● **PROBLEM REQUIREMENTS**:
Go through the entries below and count the lines where "CrtYd" occurs. Give nothing but that number.

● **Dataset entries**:
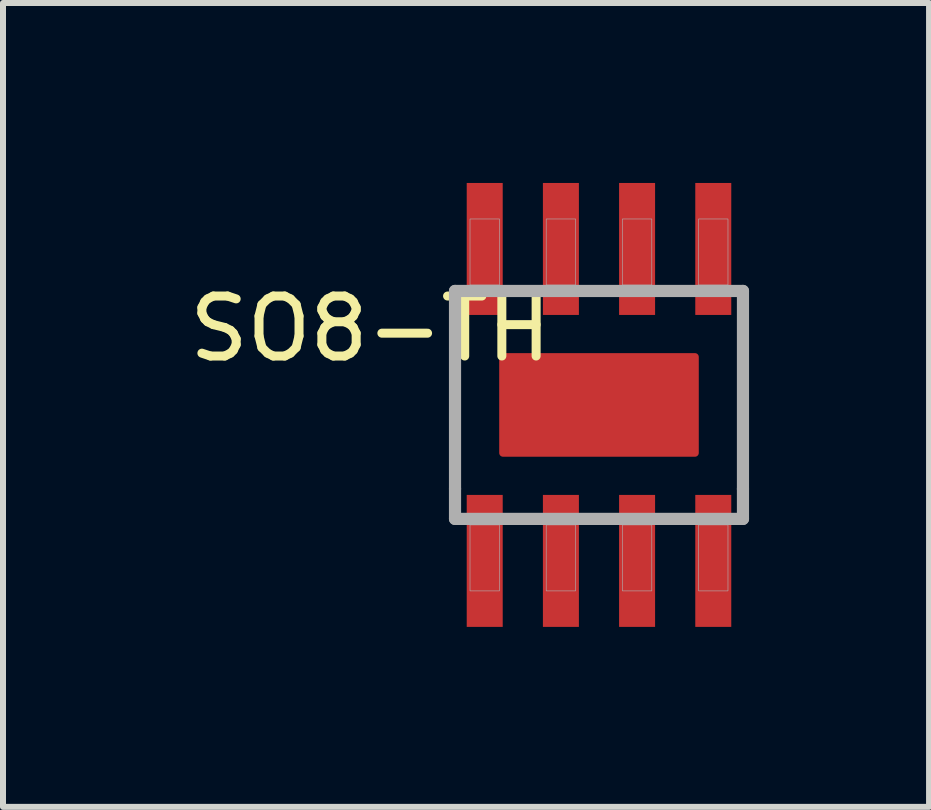
<source format=kicad_pcb>
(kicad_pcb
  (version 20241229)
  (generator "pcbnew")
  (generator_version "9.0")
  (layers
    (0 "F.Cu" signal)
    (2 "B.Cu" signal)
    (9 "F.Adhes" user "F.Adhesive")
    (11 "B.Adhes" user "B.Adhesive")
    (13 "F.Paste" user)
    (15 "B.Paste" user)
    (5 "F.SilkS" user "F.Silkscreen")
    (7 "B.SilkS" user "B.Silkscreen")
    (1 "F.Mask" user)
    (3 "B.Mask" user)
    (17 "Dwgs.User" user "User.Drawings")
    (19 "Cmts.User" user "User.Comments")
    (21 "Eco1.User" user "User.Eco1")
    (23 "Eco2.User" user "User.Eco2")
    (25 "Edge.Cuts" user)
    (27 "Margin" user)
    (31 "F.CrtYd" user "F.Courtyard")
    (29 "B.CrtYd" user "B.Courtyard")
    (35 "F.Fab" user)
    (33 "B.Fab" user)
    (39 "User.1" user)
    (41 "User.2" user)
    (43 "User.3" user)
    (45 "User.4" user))
  (footprint "SO8-TH"
    (layer "F.Cu")
    (at 6.935 3.7)
    (property "Reference" "SO8-TH" (at -3.81 -1.27 180) (layer "F.SilkS") (effects (font (size 1 1) (thickness 0.15))))
    (attr smd)
    (fp_poly (pts (xy -1.6 -0.8) (xy -1.6 0.8) (xy 1.6 0.8) (xy 1.6 -0.8)) (stroke (width 0.127) (type solid)) (fill yes) (layer "F.Cu"))
    (fp_line (start -2.4 -1.9) (end 2.4 -1.9) (stroke (width 0.203) (type solid)) (layer "F.Fab"))
    (fp_line (start -2.4 1.4) (end -2.4 -1.9) (stroke (width 0.203) (type solid)) (layer "F.Fab"))
    (fp_line (start -2.4 1.9) (end -2.4 1.4) (stroke (width 0.203) (type solid)) (layer "F.Fab"))
    (fp_line (start 2.4 -1.9) (end 2.4 1.4) (stroke (width 0.203) (type solid)) (layer "F.Fab"))
    (fp_line (start 2.4 1.4) (end 2.4 1.9) (stroke (width 0.203) (type solid)) (layer "F.Fab"))
    (fp_line (start 2.4 1.9) (end -2.4 1.9) (stroke (width 0.203) (type solid)) (layer "F.Fab"))
    (fp_poly (pts (xy -2.15 -3.1) (xy -1.66 -3.1) (xy -1.66 -2) (xy -2.15 -2)) (stroke (width 0.01) (type solid)) (fill no) (layer "F.Fab"))
    (fp_poly (pts (xy -2.15 2) (xy -1.66 2) (xy -1.66 3.1) (xy -2.15 3.1)) (stroke (width 0.01) (type solid)) (fill no) (layer "F.Fab"))
    (fp_poly (pts (xy -0.88 -3.1) (xy -0.39 -3.1) (xy -0.39 -2) (xy -0.88 -2)) (stroke (width 0.01) (type solid)) (fill no) (layer "F.Fab"))
    (fp_poly (pts (xy -0.88 2) (xy -0.39 2) (xy -0.39 3.1) (xy -0.88 3.1)) (stroke (width 0.01) (type solid)) (fill no) (layer "F.Fab"))
    (fp_poly (pts (xy 0.39 -3.1) (xy 0.88 -3.1) (xy 0.88 -2) (xy 0.39 -2)) (stroke (width 0.01) (type solid)) (fill no) (layer "F.Fab"))
    (fp_poly (pts (xy 0.39 2) (xy 0.88 2) (xy 0.88 3.1) (xy 0.39 3.1)) (stroke (width 0.01) (type solid)) (fill no) (layer "F.Fab"))
    (fp_poly (pts (xy 1.66 -3.1) (xy 2.15 -3.1) (xy 2.15 -2) (xy 1.66 -2)) (stroke (width 0.01) (type solid)) (fill no) (layer "F.Fab"))
    (fp_poly (pts (xy 1.66 2) (xy 2.15 2) (xy 2.15 3.1) (xy 1.66 3.1)) (stroke (width 0.01) (type solid)) (fill no) (layer "F.Fab"))
    (pad "1" smd rect (at -1.905 2.6) (size 0.6 2.2) (layers "F.Cu" "F.Mask" "F.Paste"))
    (pad "2" smd rect (at -0.635 2.6) (size 0.6 2.2) (layers "F.Cu" "F.Mask" "F.Paste"))
    (pad "3" smd rect (at 0.635 2.6) (size 0.6 2.2) (layers "F.Cu" "F.Mask" "F.Paste"))
    (pad "4" smd rect (at 1.905 2.6) (size 0.6 2.2) (layers "F.Cu" "F.Mask" "F.Paste"))
    (pad "5" smd rect (at 1.905 -2.6) (size 0.6 2.2) (layers "F.Cu" "F.Mask" "F.Paste"))
    (pad "6" smd rect (at 0.635 -2.6) (size 0.6 2.2) (layers "F.Cu" "F.Mask" "F.Paste"))
    (pad "7" smd rect (at -0.635 -2.6) (size 0.6 2.2) (layers "F.Cu" "F.Mask" "F.Paste"))
    (pad "8" smd rect (at -1.905 -2.6) (size 0.6 2.2) (layers "F.Cu" "F.Mask" "F.Paste")))
  (gr_rect
    (start -3 -3)
    (end 12.437 10.4)
    (stroke (width 0.1) (type default))
    (fill no)
    (layer "Edge.Cuts")))
</source>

● **OUTPUT BELOW**:
2